Your goal> Your reply should contain the whole listing below, repeated exactly, and no images.

Data below>
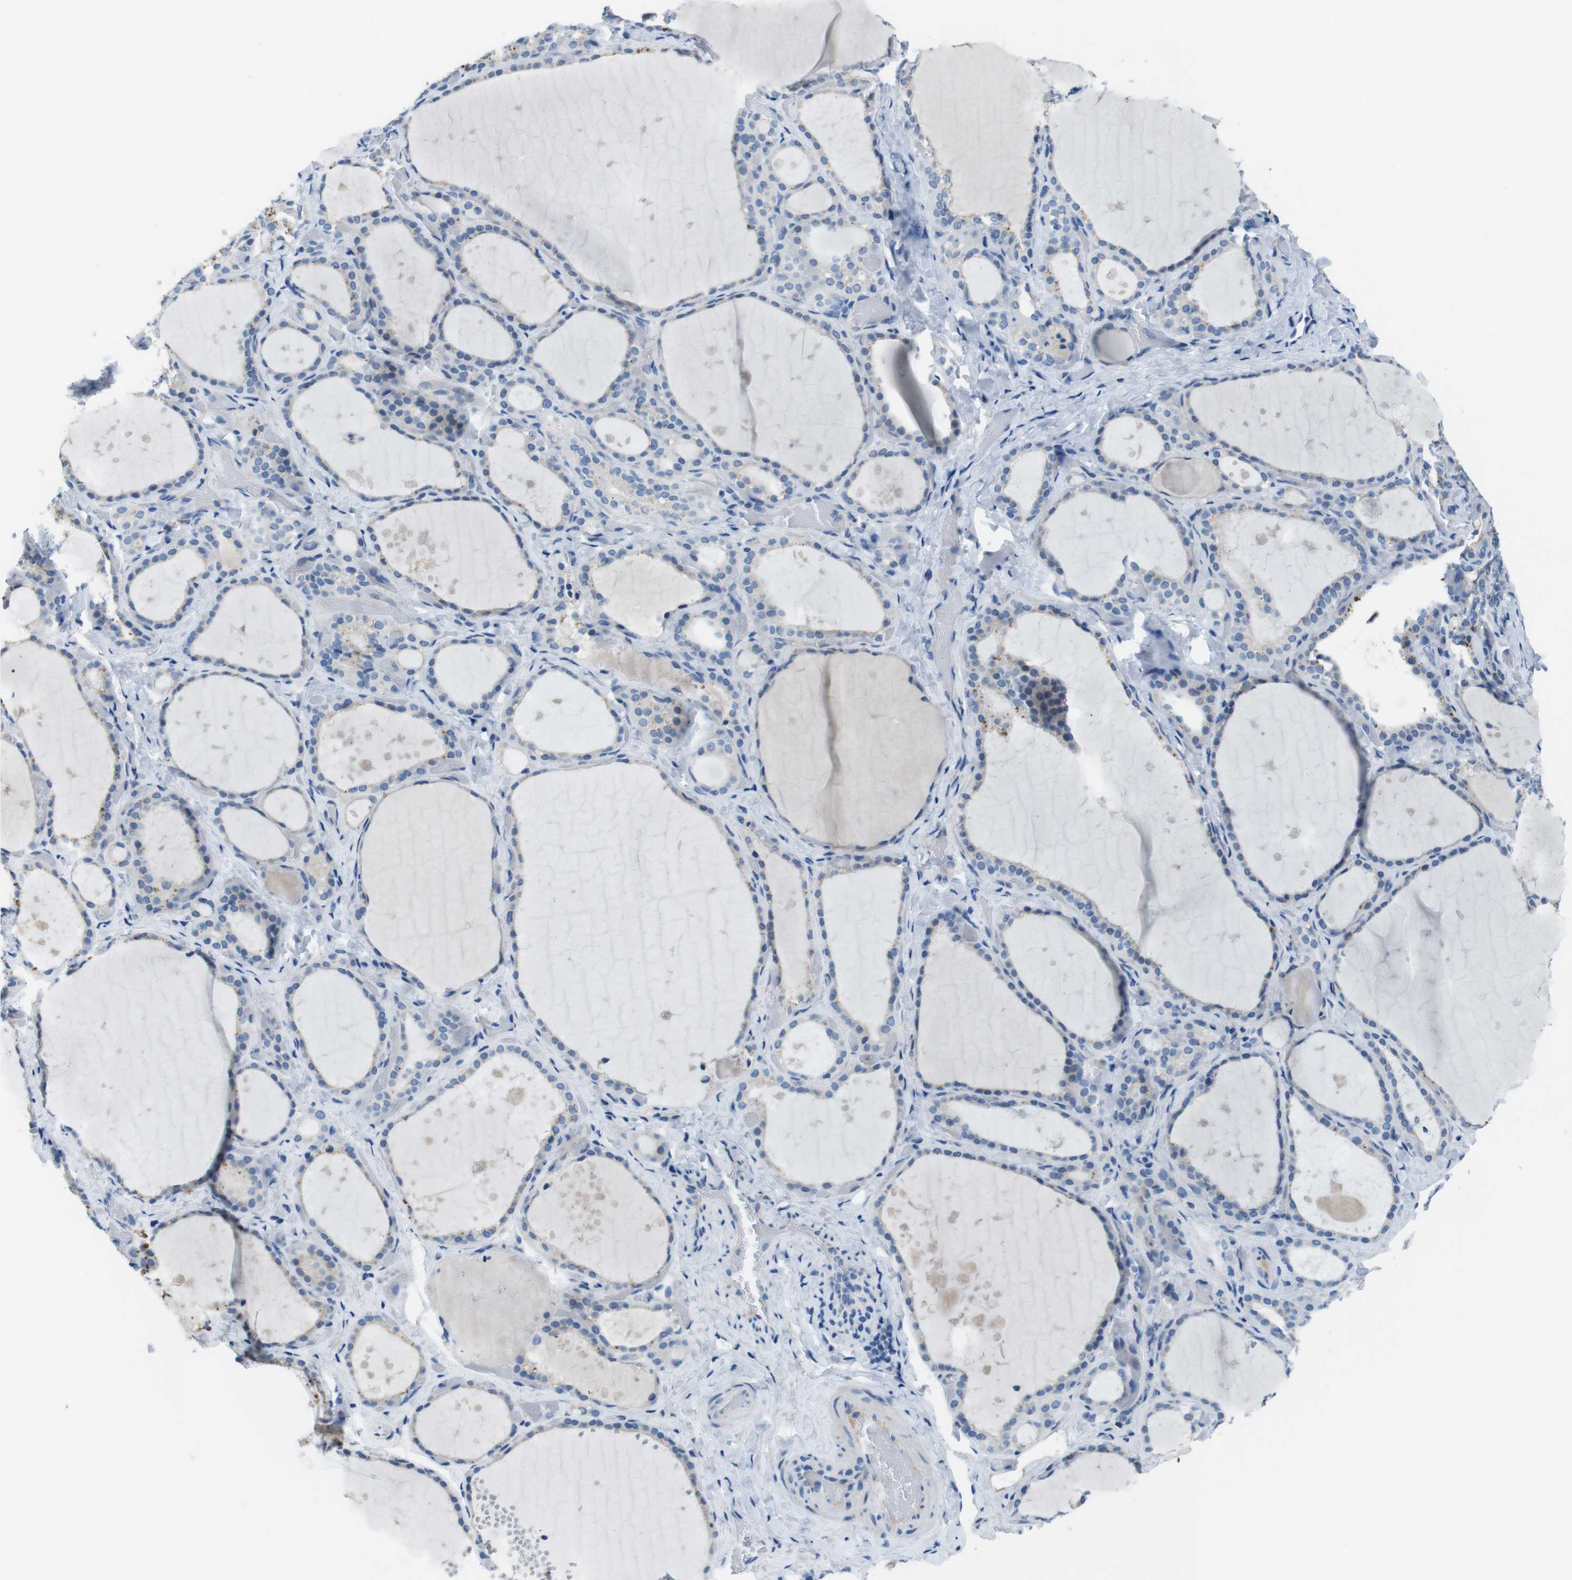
{"staining": {"intensity": "negative", "quantity": "none", "location": "none"}, "tissue": "thyroid gland", "cell_type": "Glandular cells", "image_type": "normal", "snomed": [{"axis": "morphology", "description": "Normal tissue, NOS"}, {"axis": "topography", "description": "Thyroid gland"}], "caption": "Immunohistochemical staining of normal thyroid gland demonstrates no significant expression in glandular cells.", "gene": "SLC35A3", "patient": {"sex": "female", "age": 44}}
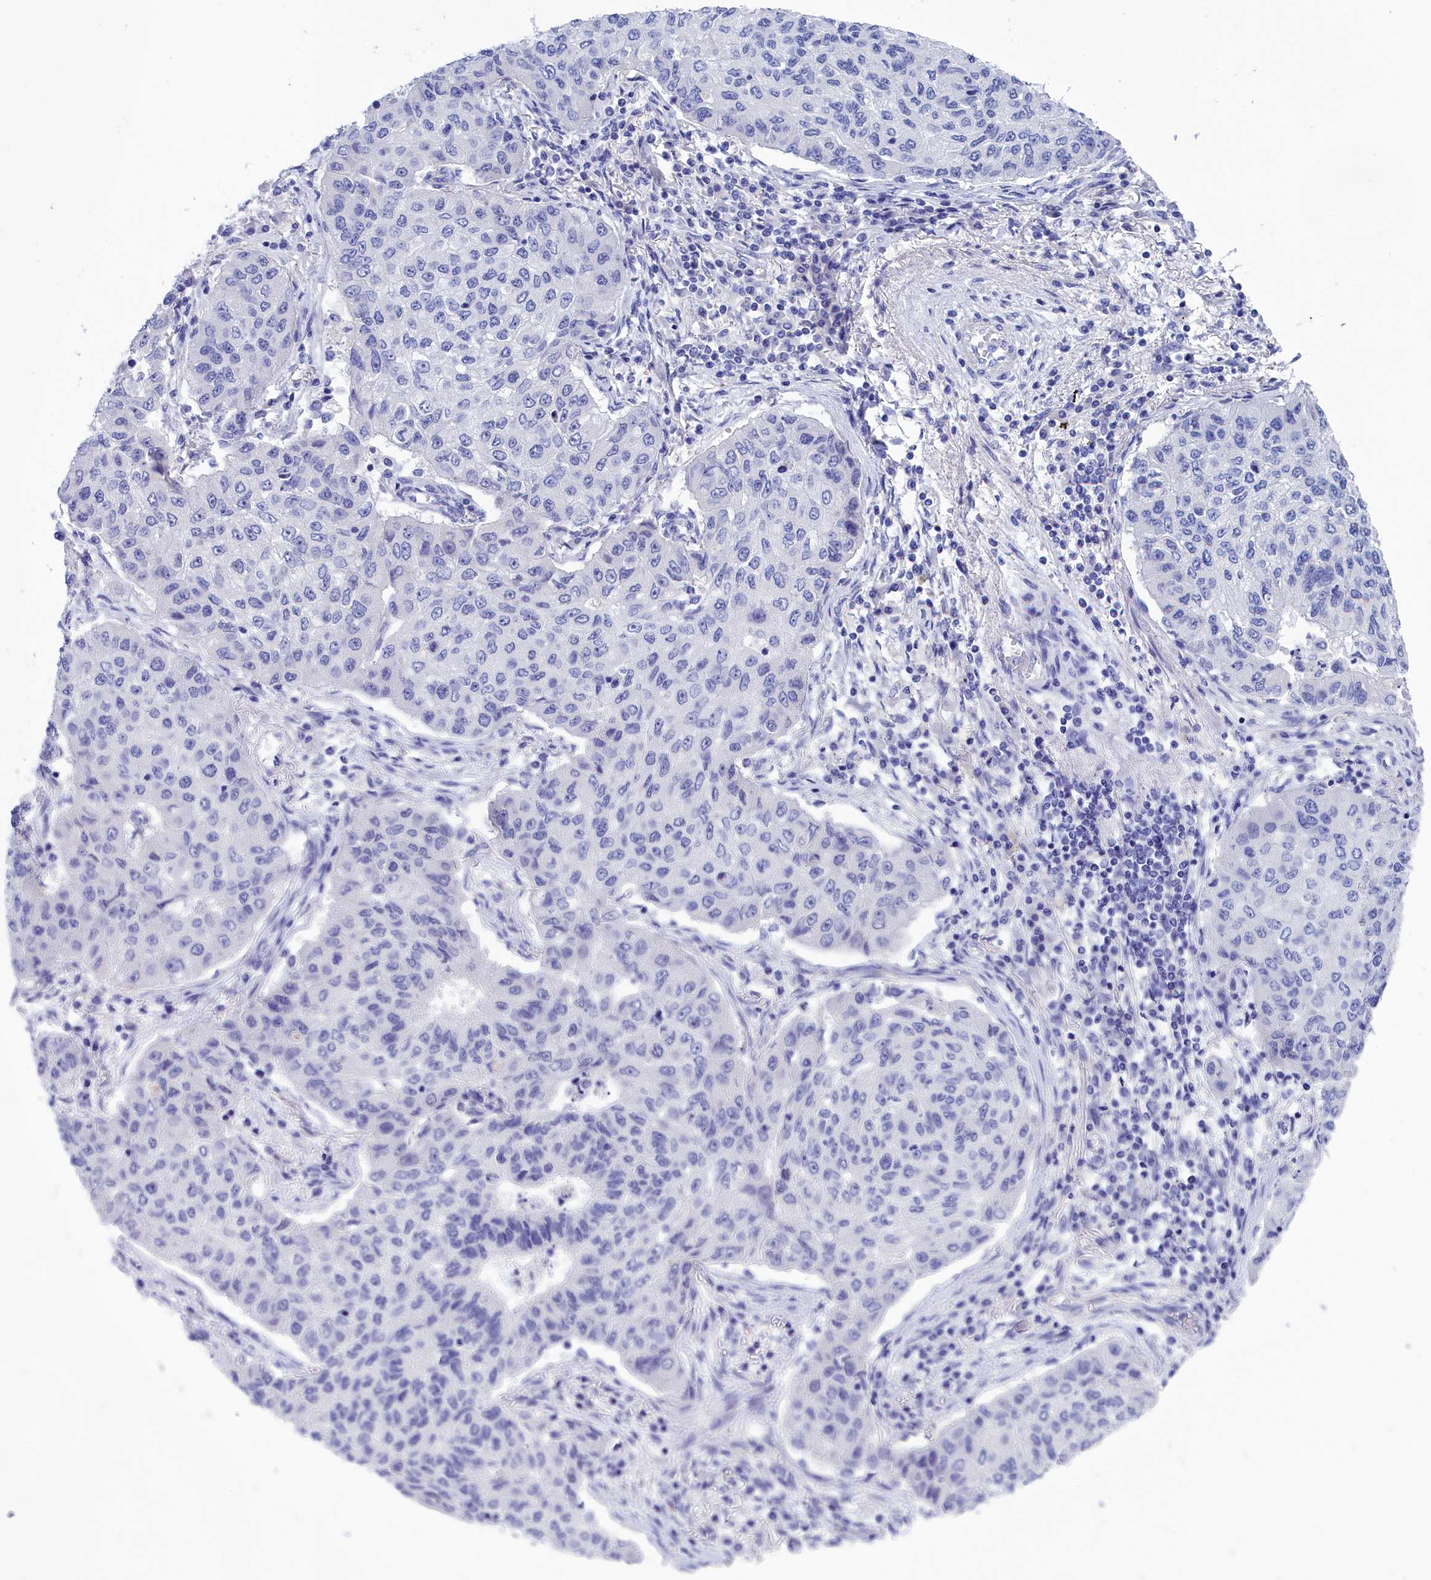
{"staining": {"intensity": "negative", "quantity": "none", "location": "none"}, "tissue": "lung cancer", "cell_type": "Tumor cells", "image_type": "cancer", "snomed": [{"axis": "morphology", "description": "Squamous cell carcinoma, NOS"}, {"axis": "topography", "description": "Lung"}], "caption": "Immunohistochemistry (IHC) photomicrograph of lung squamous cell carcinoma stained for a protein (brown), which shows no expression in tumor cells.", "gene": "VPS35L", "patient": {"sex": "male", "age": 74}}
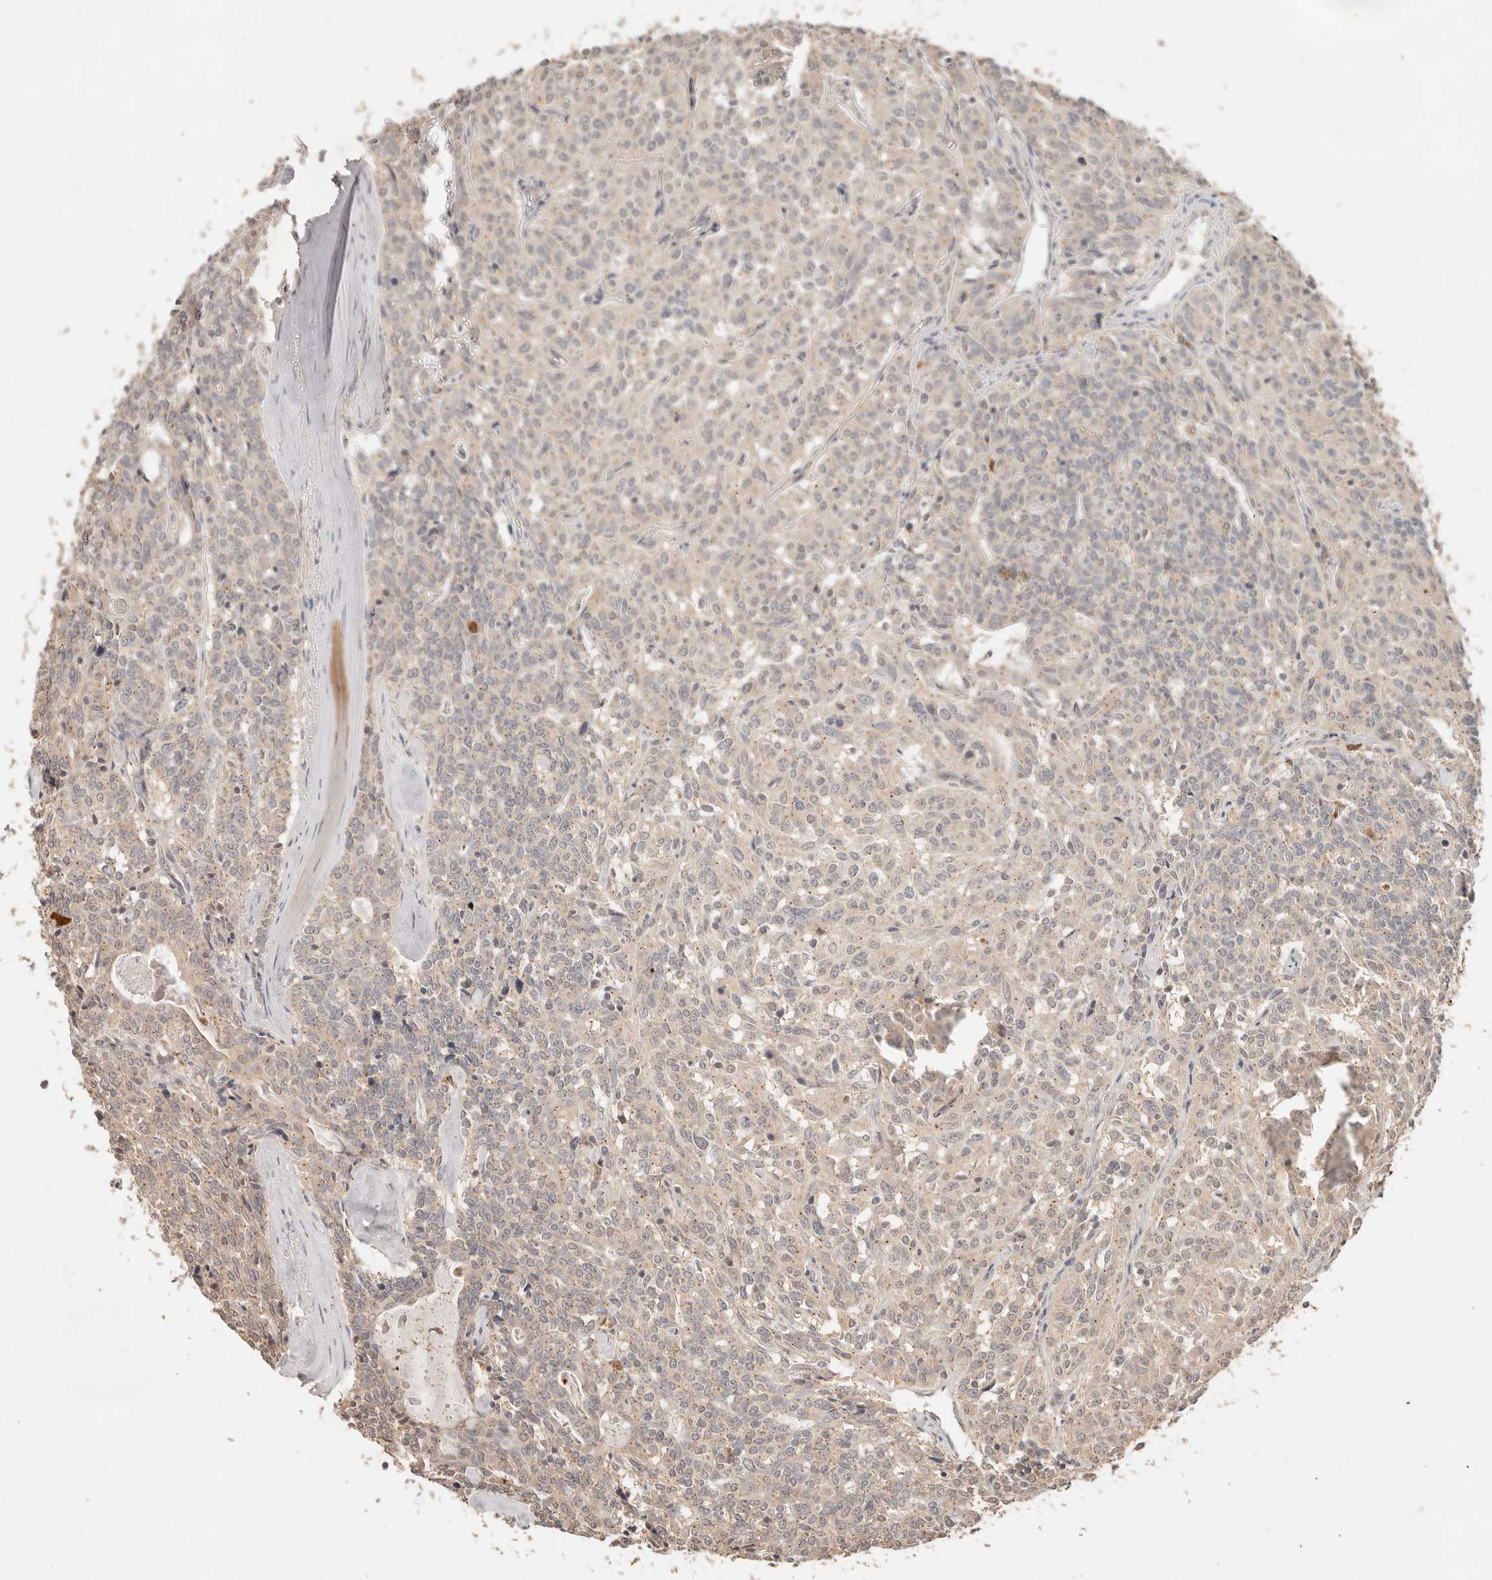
{"staining": {"intensity": "weak", "quantity": "25%-75%", "location": "cytoplasmic/membranous"}, "tissue": "carcinoid", "cell_type": "Tumor cells", "image_type": "cancer", "snomed": [{"axis": "morphology", "description": "Carcinoid, malignant, NOS"}, {"axis": "topography", "description": "Lung"}], "caption": "Weak cytoplasmic/membranous staining is present in about 25%-75% of tumor cells in malignant carcinoid.", "gene": "LMO4", "patient": {"sex": "female", "age": 46}}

Answer>
{"staining": {"intensity": "negative", "quantity": "none", "location": "none"}, "tissue": "thyroid gland", "cell_type": "Glandular cells", "image_type": "normal", "snomed": [{"axis": "morphology", "description": "Normal tissue, NOS"}, {"axis": "topography", "description": "Thyroid gland"}], "caption": "Immunohistochemical staining of normal thyroid gland demonstrates no significant expression in glandular cells.", "gene": "SLC35A3", "patient": {"sex": "female", "age": 44}}
{"staining": {"intensity": "negative", "quantity": "none", "location": "none"}, "tissue": "lung cancer", "cell_type": "Tumor cells", "image_type": "cancer", "snomed": [{"axis": "morphology", "description": "Squamous cell carcinoma, NOS"}, {"axis": "topography", "description": "Lung"}], "caption": "Immunohistochemistry (IHC) photomicrograph of lung squamous cell carcinoma stained for a protein (brown), which shows no expression in tumor cells.", "gene": "VPS35L", "patient": {"sex": "male", "age": 74}}
{"staining": {"intensity": "weak", "quantity": "25%-75%", "location": "cytoplasmic/membranous"}, "tissue": "carcinoid", "cell_type": "Tumor cells", "image_type": "cancer", "snomed": [{"axis": "morphology", "description": "Carcinoid, malignant, NOS"}, {"axis": "topography", "description": "Lung"}], "caption": "Weak cytoplasmic/membranous staining is present in about 25%-75% of tumor cells in malignant carcinoid.", "gene": "LMO4", "patient": {"sex": "female", "age": 46}}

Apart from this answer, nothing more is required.